The final sail of the season was one of those sails that are best forgotten. So I shall write a little about it. I had to make a thirty mile hop to get back to where I will store the boat for the winter. I left as the wind was picking up, but naturally from a different direction than the forecast thought. When I got out of Buzzakalle and into the Aegean to head back, the wind was a steady 12 and gusting to 25 knots. It was coming just off the nose so I had to point off my destination a bit. This was not so bad, and to make sure I made it before dark Slick was motor-sailing into the waves. A few times I was able to turn off the engine when the wind speed and direction where steady. At some point, when the motor was running, I decided it was time to turn on some Jimmy Buffet, just to commend my last sail of the year. When I got down to the chart locker my feet felt wet. I looked down and, to my horror, was standing in an inch or so of oily water. My first suspect was the engine, as I have so many problems with it. When I opened the engine compartment, I saw a little water spout coming out of the exhaust manifold. I shut off Perky straight away and was stuck with sailing. If I couldn’t motor there was no way I was going to make it, especially with the wind expected to die in the afternoon. The only option was to devise a patch. I used an old piece of Vectran (since it was on the exhaust manifold I needed something to take the heat) and tied a matted knot, then I wrapped it liberally in Teflon tape and used lock-wire to lash it into place. This patch is one any submariner would be proud of. It held back the rest of the trip.
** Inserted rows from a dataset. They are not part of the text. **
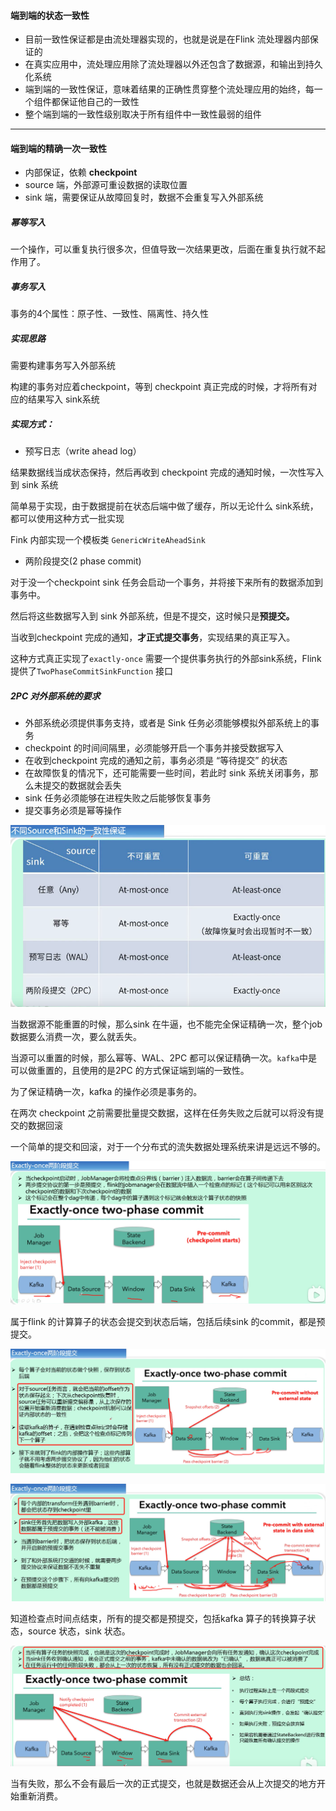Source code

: #### 端到端的状态一致性

* 目前一致性保证都是由流处理器实现的，也就是说是在Flink 流处理器内部保证的
* 在真实应用中，流处理应用除了流处理器以外还包含了数据源，和输出到持久化系统
* 端到端的一致性保证，意味着结果的正确性贯穿整个流处理应用的始终，每一个组件都保证他自己的一致性
* 整个端到端的一致性级别取决于所有组件中一致性最弱的组件

---

#### 端到端的精确一次一致性

* 内部保证，依赖 **checkpoint**
* source 端，外部源可重设数据的读取位置
* sink 端，需要保证从故障回复时，数据不会重复写入外部系统

##### 幂等写入

一个操作，可以重复执行很多次，但值导致一次结果更改，后面在重复执行就不起作用了。



##### 事务写入

事务的4个属性：原子性、一致性、隔离性、持久性

##### 实现思路

需要构建事务写入外部系统

构建的事务对应着checkpoint，等到 checkpoint 真正完成的时候，才将所有对应的结果写入 sink系统

##### 实现方式：

* 预写日志（write ahead log）

结果数据线当成状态保持，然后再收到 checkpoint 完成的通知时候，一次性写入到 sink 系统

简单易于实现，由于数据提前在状态后端中做了缓存，所以无论什么 sink系统，都可以使用这种方式一批实现

Fink 内部实现一个模板类 `GenericWriteAheadSink`

* 两阶段提交(2 phase commit)

对于没一个checkpoint sink 任务会启动一个事务，并将接下来所有的数据添加到事务中。

然后将这些数据写入到 sink 外部系统，但是不提交，这时候只是**预提交。**

当收到checkpoint 完成的通知，**才正式提交事务**，实现结果的真正写入。

这种方式真正实现了`exactly-once` 需要一个提供事务执行的外部sink系统，Flink 提供了`TwoPhaseCommitSinkFunction` 接口



##### 2PC 对外部系统的要求

* 外部系统必须提供事务支持，或者是 Sink 任务必须能够模拟外部系统上的事务
* checkpoint 的时间间隔里，必须能够开启一个事务并接受数据写入
* 在收到checkpoint 完成的通知之前，事务必须是 “等待提交”  的状态
* 在故障恢复的情况下，还可能需要一些时间，若此时 sink 系统关闭事务，那么未提交的数据就会丢失
* sink 任务必须能够在进程失败之后能够恢复事务
* 提交事务必须是幂等操作

![a](./pics/tranaction.png)

当数据源不能重置的时候，那么sink 在牛逼，也不能完全保证精确一次，整个job数据要么消费一次，要么就丢失。

当源可以重置的时候，那么幂等、WAL、2PC 都可以保证精确一次。`kafka`中是可以做重置的，且使用的是2PC 的方式保证端到端的一致性。

为了保证精确一次，kafka 的操作必须是事务的。

在两次 checkpoint 之前需要批量提交数据，这样在任务失败之后就可以将没有提交的数据回滚

一个简单的提交和回滚，对于一个分布式的流失数据处理系统来讲是远远不够的。

![a](./pics/tranaction1.png)

属于flink 的计算算子的状态会提交到状态后端，包括后续sink 的commit，都是预提交。

![a](./pics/tranaction2.png)

![a](./pics/tranaction3.png)

知道检查点时间点结束，所有的提交都是预提交，包括kafka 算子的转换算子状态，source 状态，sink 状态。

![a](./pics/tranaction4.png)

当有失败，那么不会有最后一次的正式提交，也就是数据还会从上次提交的地方开始重新消费。





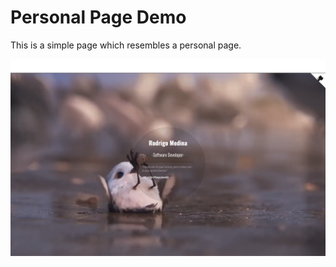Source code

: # Personal Page Demo

This is a simple page which resembles a personal page.

![screenshot](./screenshot.png)
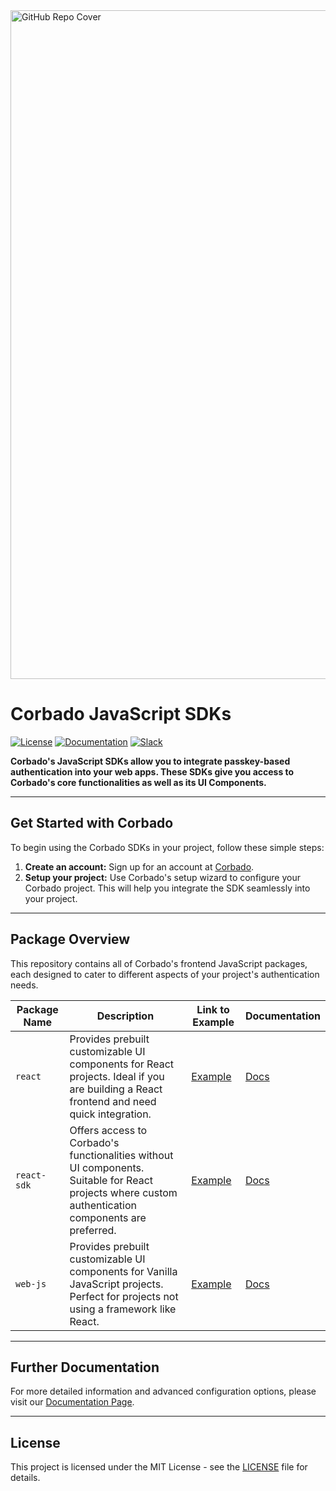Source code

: <img width="1070" alt="GitHub Repo Cover" src="https://github.com/corbado/corbado-php/assets/18458907/aa4f9df6-980b-4b24-bb2f-d71c0f480971">

# Corbado JavaScript SDKs

[![License](https://img.shields.io/badge/license-MIT-green)](./LICENSE)
[![Documentation](https://img.shields.io/badge/documentation-available-brightgreen)](https://docs.corbado.com/overview/welcome)
[![Slack](https://img.shields.io/badge/slack-community-blueviolet)](https://join.slack.com/t/corbado/shared_invite/zt-1b7867yz8-V~Xr~ngmSGbt7IA~g16ZsQ)

**Corbado's JavaScript SDKs allow you to integrate passkey-based authentication into your web apps. These SDKs give you access to Corbado's core functionalities as well as its UI Components.**

---

## Get Started with Corbado

To begin using the Corbado SDKs in your project, follow these simple steps:

1. **Create an account:** Sign up for an account at [Corbado](https://app.corbado.com).
2. **Setup your project:** Use Corbado's setup wizard to configure your Corbado project. This will help you integrate the SDK seamlessly into your project.

---

## Package Overview

This repository contains all of Corbado's frontend JavaScript packages, each designed to cater to different aspects of your project's authentication needs.

| Package Name | Description                                                                                                                                         | Link to Example                                  | Documentation                                     |
| ------------ | --------------------------------------------------------------------------------------------------------------------------------------------------- | ------------------------------------------------ | ------------------------------------------------- |
| `react`      | Provides prebuilt customizable UI components for React projects. Ideal if you are building a React frontend and need quick integration.             | [Example](https://react-example.korbado.com)     | [Docs](https://docs.corbado.com/overview/welcome) |
| `react-sdk`  | Offers access to Corbado's functionalities without UI components. Suitable for React projects where custom authentication components are preferred. | [Example](https://react-sdk-example.korbado.com) | [Docs](https://docs.corbado.com/overview/welcome) |
| `web-js`     | Provides prebuilt customizable UI components for Vanilla JavaScript projects. Perfect for projects not using a framework like React.                | [Example](https://web-js-example.korbado.com)    | [Docs](https://docs.corbado.com/overview/welcome) |

---

## Further Documentation

For more detailed information and advanced configuration options, please visit our [Documentation Page](https://docs.corbado.com/overview/welcome).

---

## License

This project is licensed under the MIT License - see the [LICENSE](./LICENSE) file for details.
To catch up from the last blog post though is really not that hard. I left from Bozburun and made way to a little inlet called Orhanye. This was a nice protected little anchorage with a marina and a few restaurants. I hid behind a beautiful castle-topped island for about ten days. I didn’t do a whole lot, climbed the castle once and had a few dinners. It was really relaxing to be there and just watch the days go by, oh and to read about the greatest comeback in any sports cup victory ever. Congrats to the Cup-keepers even if it took a Brit to win. There is a long spit that sticks out of a river, but it is ankle to knee deep, so tourists come to walk the quarter-mile or so, this yielded some entertainment. I rode out a couple of blows there too, but when a southerly was predicted I had to move into one of the restaurant docks. Its a good thing I did as the highest wind recorded by the meter was 39 knots. There was also a tremendous lighting storm that came in, and the lighting went all night. The rainfall was terrific and I was able to clean Slick, finally. Everyone else at the dock was hiding under their dodgers but I was out wiping down the stainless and the decks. They looked at me like I was crazy.